DISCOURSE: THE CONTEMPORARY CURATOR

Published July 2, 2017
Well-curated shows are an evolving phenomenon
Well-curated shows are an evolving phenomenon

Traditionally curators specialised in selection and placement of art and artefacts in museums. Today their role is far more expansive. Besides staging exhibitions, interpreting the art and writing the accompanying catalogues, being skilled in business, marketing, public relations and fundraising is also a requisite. Now the curatorial role is focused on viewer collaboration and engagement with art, both in a physical and virtual space, in order to entertain and empower the audience. Curators are now considered to be tastemakers and validators and examples of influential ‘star curators’ who can make or break an artist’s career are not uncommon.
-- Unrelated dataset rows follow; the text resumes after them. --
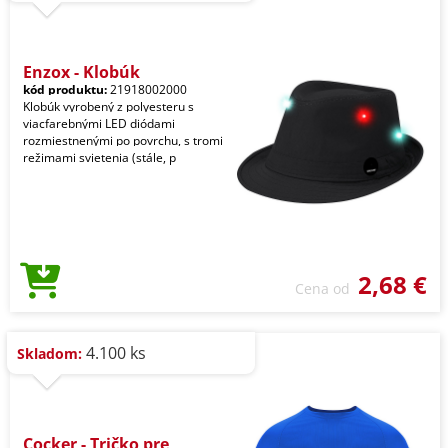
Enzox - Klobúk
kód produktu:
21918002000
Klobúk vyrobený z polyesteru s
viacfarebnými LED diódami
rozmiestnenými po povrchu, s tromi
režimami svietenia (stále, p
2,68 €
Cena od
4.100 ks
Skladom:
Cocker - Tričko pre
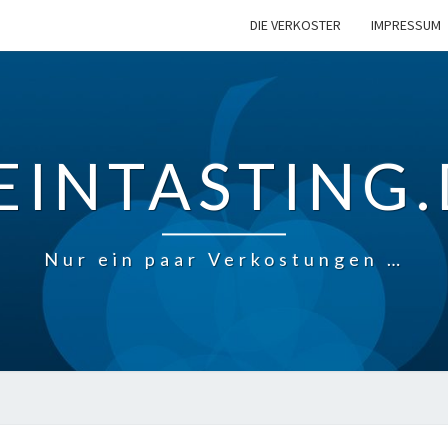
DIE VERKOSTER
IMPRESSUM
EINTASTING.
Nur ein paar Verkostungen …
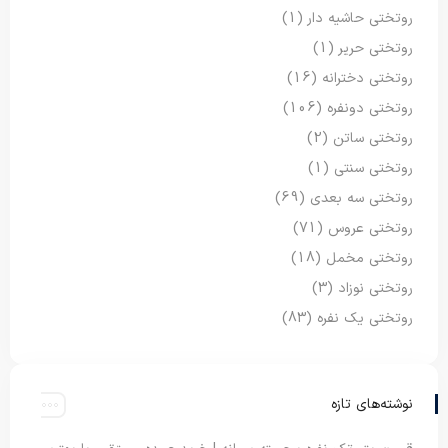
روتختی حاشیه دار
(1)
روتختی حریر
(1)
روتختی دخترانه
(16)
روتختی دونفره
(106)
روتختی ساتن
(2)
روتختی سنتی
(1)
روتختی سه بعدی
(69)
روتختی عروس
(71)
روتختی مخمل
(18)
روتختی نوزاد
(3)
روتختی یک نفره
(83)
نوشته‌های تازه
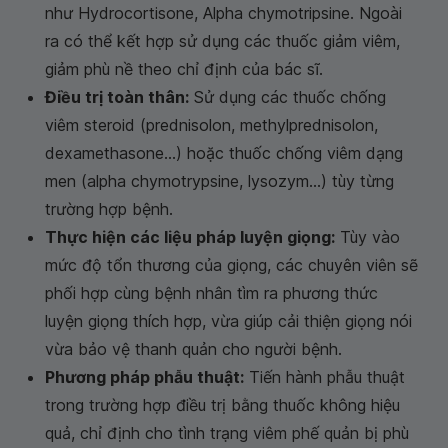
như Hydrocortisone, Alpha chymotripsine. Ngoài
ra có thể kết hợp sử dụng các thuốc giảm viêm,
giảm phù nề theo chỉ định của bác sĩ.
Điều trị toàn thân:
Sử dụng các thuốc chống
viêm steroid (prednisolon, methylprednisolon,
dexamethasone...) hoặc thuốc chống viêm dạng
men (alpha chymotrypsine, lysozym...) tùy từng
trường hợp bệnh.
Thực hiện các liệu pháp luyện giọng:
Tùy vào
mức độ tổn thương của giọng, các chuyên viên sẽ
phối hợp cùng bệnh nhân tìm ra phương thức
luyện giọng thích hợp, vừa giúp cải thiện giọng nói
vừa bảo vệ thanh quản cho người bệnh.
Phương pháp phẫu thuật:
Tiến hành phẫu thuật
trong trường hợp điều trị bằng thuốc không hiệu
quả, chỉ định cho tình trạng viêm phế quản bị phù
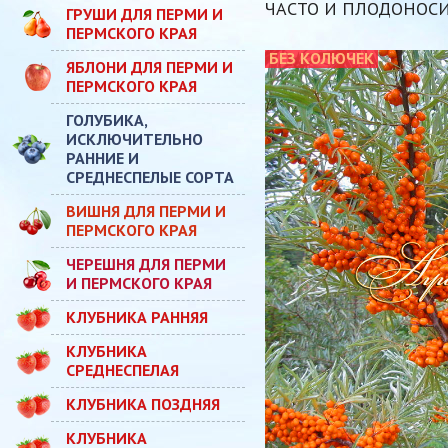
ЧАСТО И ПЛОДОНОСИ
ГРУШИ ДЛЯ ПЕРМИ И
ПЕРМСКОГО КРАЯ
БЕЗ КОЛЮЧЕК
ЯБЛОНИ ДЛЯ ПЕРМИ И
ПЕРМСКОГО КРАЯ
ГОЛУБИКА,
ИСКЛЮЧИТЕЛЬНО
РАННИЕ И
СРЕДНЕСПЕЛЫЕ СОРТА
ВИШНЯ ДЛЯ ПЕРМИ И
ПЕРМСКОГО КРАЯ
ЧЕРЕШНЯ ДЛЯ ПЕРМИ
И ПЕРМСКОГО КРАЯ
КЛУБНИКА РАННЯЯ
КЛУБНИКА
СРЕДНЕСПЕЛАЯ
КЛУБНИКА ПОЗДНЯЯ
КЛУБНИКА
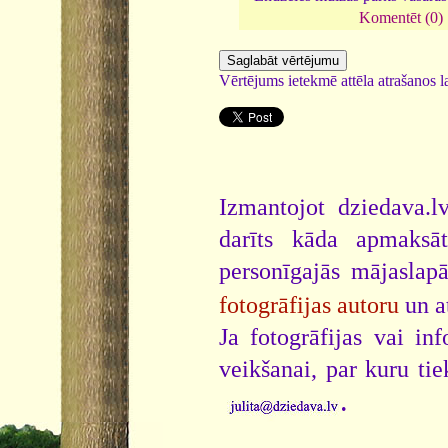
Komentēt (0)
Vērtējums ietekmē attēla atrašanos la
Izmantojot dziedava.lv
darīts kāda apmaksāt
personīgajās mājaslap
fotogrāfijas autoru
un a
Ja fotogrāfijas vai i
veikšanai, par kuru ti
.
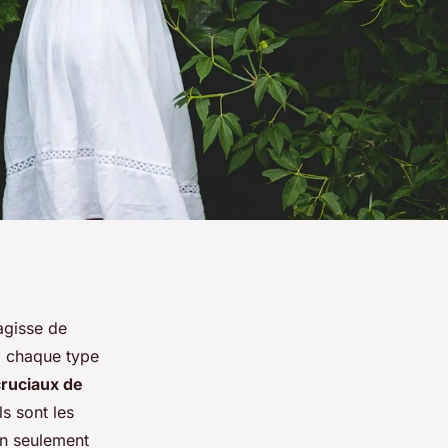
'agisse de
, chaque type
cruciaux de
s sont les
on seulement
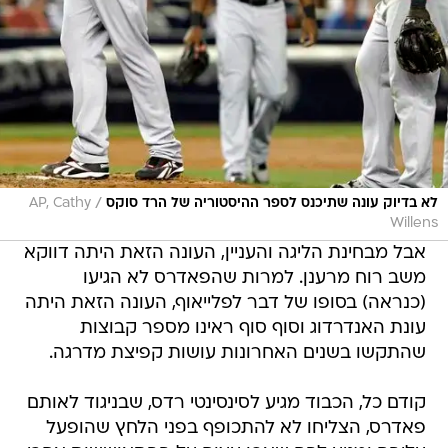
/
לא בדיוק עונה שתיכנס לספר ההיסטוריה של הרד סוקס
AP, Cathy
Willens
אבל מבחינת הליגה והעניין, העונה הזאת היתה דווקא
משב רוח מרענן. למרות שהפאדרס לא הגיעו
(כנראה) בסופו של דבר לפלייאוף, העונה הזאת היתה
עונת האנדרדוג וסוף סוף ראינו מספר קבוצות
שהתקשו בשנים האחרונות עושות קפיצת מדרגה.
קודם כל, הכבוד מגיע לסינסינטי רדס, שבניגוד לאותם
פאדרס, הצליחו לא להתכופף בפני הלחץ שהופעל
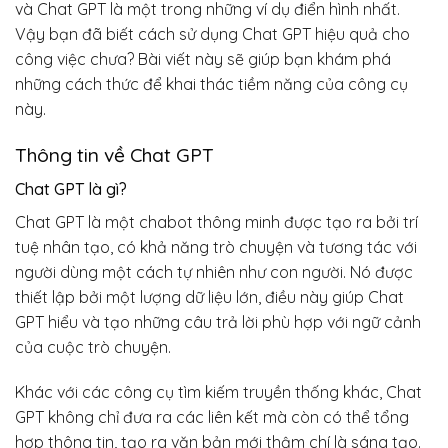
và Chat GPT là một trong những ví dụ điển hình nhất.
Vậy bạn đã biết cách sử dụng Chat GPT hiệu quả cho
công việc chưa? Bài viết này sẽ giúp bạn khám phá
những cách thức để khai thác tiềm năng của công cụ
này.
Thông tin về Chat GPT
Chat GPT là gì?
Chat GPT là một chabot thông minh được tạo ra bởi trí
tuệ nhân tạo, có khả năng trò chuyện và tương tác với
người dùng một cách tự nhiên như con người. Nó được
thiết lập bởi một lượng dữ liệu lớn, điều này giúp Chat
GPT hiểu và tạo những câu trả lời phù hợp với ngữ cảnh
của cuộc trò chuyện.
Khác với các công cụ tìm kiếm truyền thống khác, Chat
GPT không chỉ đưa ra các liên kết mà còn có thể tổng
hợp thông tin, tạo ra văn bản mới thậm chí là sáng tạo.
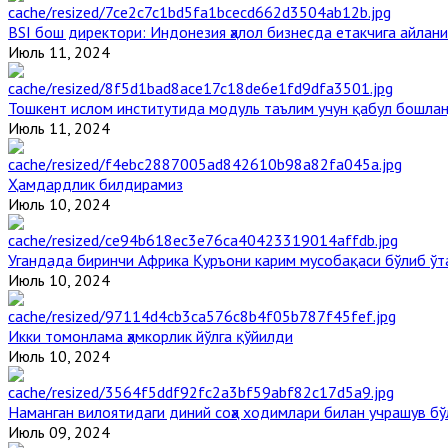
BSI бош директори: Индонезия ҳалол бизнесда етакчига айлани
Июль 11, 2024
Тошкент ислом институтида модуль таълим учун қабул бошла
Июль 11, 2024
Ҳамдардлик билдирамиз
Июль 10, 2024
Угандада биринчи Aфрика Қуръони карим мусобақаси бўлиб ўт
Июль 10, 2024
Икки томонлама ҳамкорлик йўлга қўйилди
Июль 10, 2024
Наманган вилоятидаги диний соҳа ходимлари билан учрашув бў
Июль 09, 2024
Henry Geldzahler’s 1969 exhibition New York Painters and Sculptors of 1940-1970 at New York’s Metropolitan Museum of Art launched the career of a group of emerging artists such as Andy Warhol, Jasper Johns, Roy Lichtenstein, Frank Stella, David Hockney and James Rosenquist. According to The New York Times: “Geldzahler was once dubbed the most powerful and controversial art curator alive.”

For the rising tide of contemporary Asian art, directional guidance was set by art curators from the developed world. Through a process of acknowledgement, recognition and creating opportunities to show Asian art in global exhibitions, international art curators played a pivotal role in consolidating the radical developments in art in Asia during the ’80s and ’90s. Survey exhibitions such as New Art from South Asia - 1992, organised by the Japan Foundation, the Asian art shows of the Fukuoka Asian Art Museum, Apian Poshyananda’s Traditions / Tensions 1996 and Gao Minglu’s Inside Out: New Chinese Art 1998, both organised or co-organised by Asia Society New York, set the trend. In the year 2000, Pakistan: Another Vision, — Fifty Years of Painting and Sculpture from Pakistan, assembled by British curator Timothy Wilcox was shown at the Brunei Gallery in London. This was the first survey of historical and contemporary art from Pakistan.

Contemporary curators are evolving into roles not only of intermediaries but managers, leaders and innovators

Among these jet-setting curators’, few have detailed knowledge of the environment in which another country’s art is produced and thus are rarely in a position to ‘discover’ relatively unexposed artists. Their increasing reliance on informants to provide crucial contextual data reveal the inherent flaws in this practice. Fortunately, in Pakistan’s relatively small art milieu the curatorial effort has come mainly from within. The new millennium ushered in the concept of mega shows. This development saw the emergence of home-grown curators who orchestrated idea exhibitions to inform, educate and entertain the public. Researching the work of new artists and emphasising the need to archive the old, they initiated art scholarship and popularised the need for art catalogues.

Outstanding early curatorial projects include the Takhti Exhibition/Seminar, The Holy Sinner: Sadequain, ASNA Trinneial, Uraan, etc. Initial footprints abroad — exhibitions such as Beyond Borders, the first museum scale exhibition in India of contemporary Pakistani art and Desperately Seeking Paradise, the Pakistan Pavilion at Art Dubai 2008 — were homemade. The first US museum to focus on contemporary art from Pakistan was Asia Society Museum which in September 2009 presented Hanging Fire. Expressing the vitality and range of Pakistan’s little-known yet thriving art scene, the exhibition’s 50 artworks by 15 artists included installation art, video, photography, painting and sculpture.

Initially Salima Hashmi and Niilofur Farrukh gained prominence as well-respected and influential curators of purpose-oriented mammoth shows but the surge of new generation art in Pakistan was now in need of enablers who had the expertise and information to bring educative and entertainment value to their work. Amin Gulgee, Abdullah Syed, Naiza Khan and Adeela Suleman were foremost in the ‘artist as curator’ category that emerged. Their shows such as Body and Calligraphy, The Labyrinth, 6/6, Karachi Kiya and the Vasl platform exhibitions were memorable. Whilst the work of the artist as curator is indisputably curatorial it is still situated somewhere between curating and art. This changed when Sumbul Khan, holding a masters degree in art history with curatorial and cataloguing experience, challenged our notions of conventional gallery practice through her thought-provoking thematic exhibitions at the Poppy Seed Gallery in Islamabad. Today, the role of an independent curator is being fulfilled by Zarmeené Shah, an MA in critical and curatorial Studies from Columbia University.